━━ Reading text ━━

In the case of the split mode SPL, the count control regarding the high key range channels ch1 and ch2 is performed by the output of the AND gate circuit 110 whereas the count control regarding the low key range channels ch3 to ch5 is performed by the output of the AND gate circuit 111. A split mode signal SPL and a signal YU1 (FIG. 3) corresponding to the channels ch1 and ch2 in the fore half of one assignment processing cycle are applied to an AND gate circuit 125 and the output thereof is applied to one input of an AND gate circuit 112 via an OR gate circuit 116. Accordingly, when a key assigned to channel ch1 or ch2 is released, a signal "1" is stored in the delay flip-flop circuit 118. A split mode signal SPL and a signal corresponding to the time slots of the channels, ch1 and ch2 in the later half of one assignment processing cycle are applied to an AND gate circuit 126 and the output thereof is applied to one input of the AND gate circuit 110 via an OR gate circuit 120. Consequently, in the case of the split mode SPL, each time a key in the high key range (the third and fourth octaves) is newly released, the count is incremented by one corresponding to either one of the high key range channels ch1 and ch2 to which a released key has already been assigned.
A split mode signal SPL and a signal YL1 (see FIG. 3) corresponding to the time slots of the channels ch3 to ch5 in the fore half of one assignment processing cycle are applied to an AND gate circuit 127 and the output thereof is applied to one input of an AND gate circuit 113. The output of the AND gate circuit 113 is applied to a delay flip-flop circuit 129 via an OR gate circuit 128, and the output of the delay flip-flop circuit 129 is applied to one input of the AND gate circuit 111. A split mode signal SPL and a signal YL2 corresponding to the time slots of the later half channels ch3 to ch5 of one assignment processing cycle are applied to an AND gate circuit 130 and the output thereof is applied to one input of the AND gate circuit 111. The output thereof is applied to adder 107 through an OR gate circuit 122, and an AND gate circuit 123. Consequently, in the same manner as above described, in the case of the split mode SPL, each time a key in the low key range (the first and the second octaves) the counts are respectively incremented by one corresponding to either one or more of the low key range channels ch3 to ch5 to which the released key has already been assigned.
The count produced by the shift register 109 and showing the number of key releases is applied to the A inputs of the comparator 131 and the selector 132. A group of three shift registors 133 stores the maximum value among the counts showing the 3 bit number of key releases produced by the shift register 109, and the output of this shift register group 133 is self-held through the B input of a selector 132 and is also applied to the B input of a comparator 131. When the maximum value is stored in the delay flip-flop group 133 the counts for respective channels outputted from the shift register 109 coincides with each other (A=B), so that the comparator 131 produces a truncate designation signal TR corresponding to the coincided channels. When the output count of the shift register 109 is larger than the value stored in the shift register group 133 (A>B) the comparator 131 sends a signal "1" to one input of an AND gate circuit 134 thus applying an A input selection signal to the selector 132 via the AND gate circuit 134 to store the output count of the shift register 109 in the delay flip-flop circuit group 133.

━━━
━━ Supplied material ━━

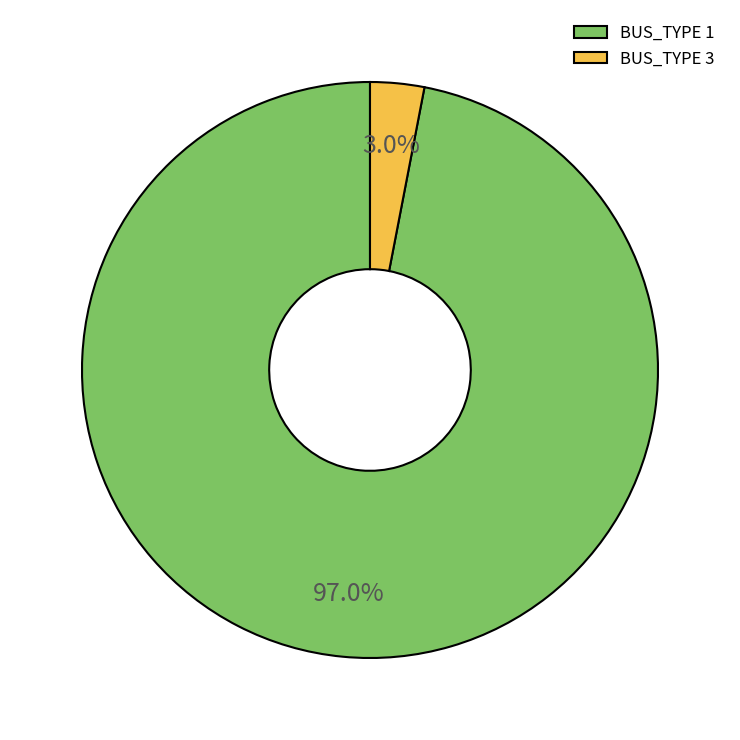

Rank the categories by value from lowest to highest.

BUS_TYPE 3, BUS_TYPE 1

━━━
━━ Supplied material ━━

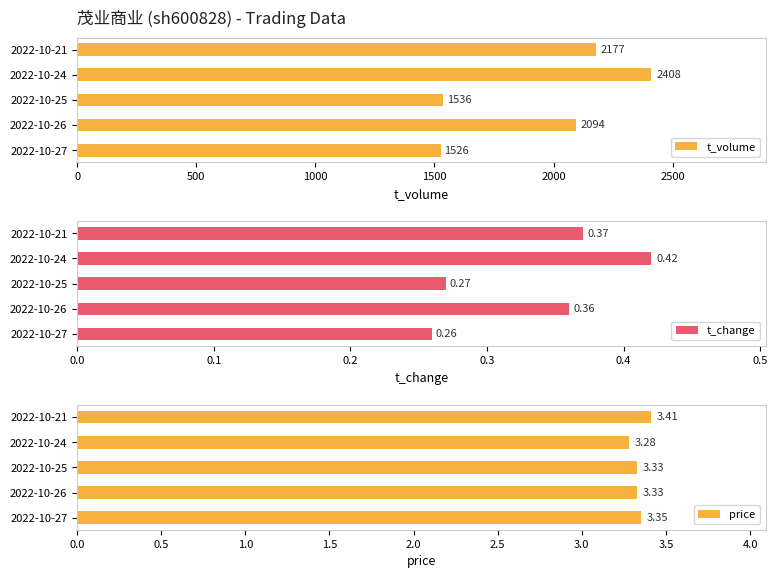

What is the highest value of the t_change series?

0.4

━━━

List the reference number of every OR gate circuit named in the circuit description. The material isn't needed for the task.

116, 120, 128, 122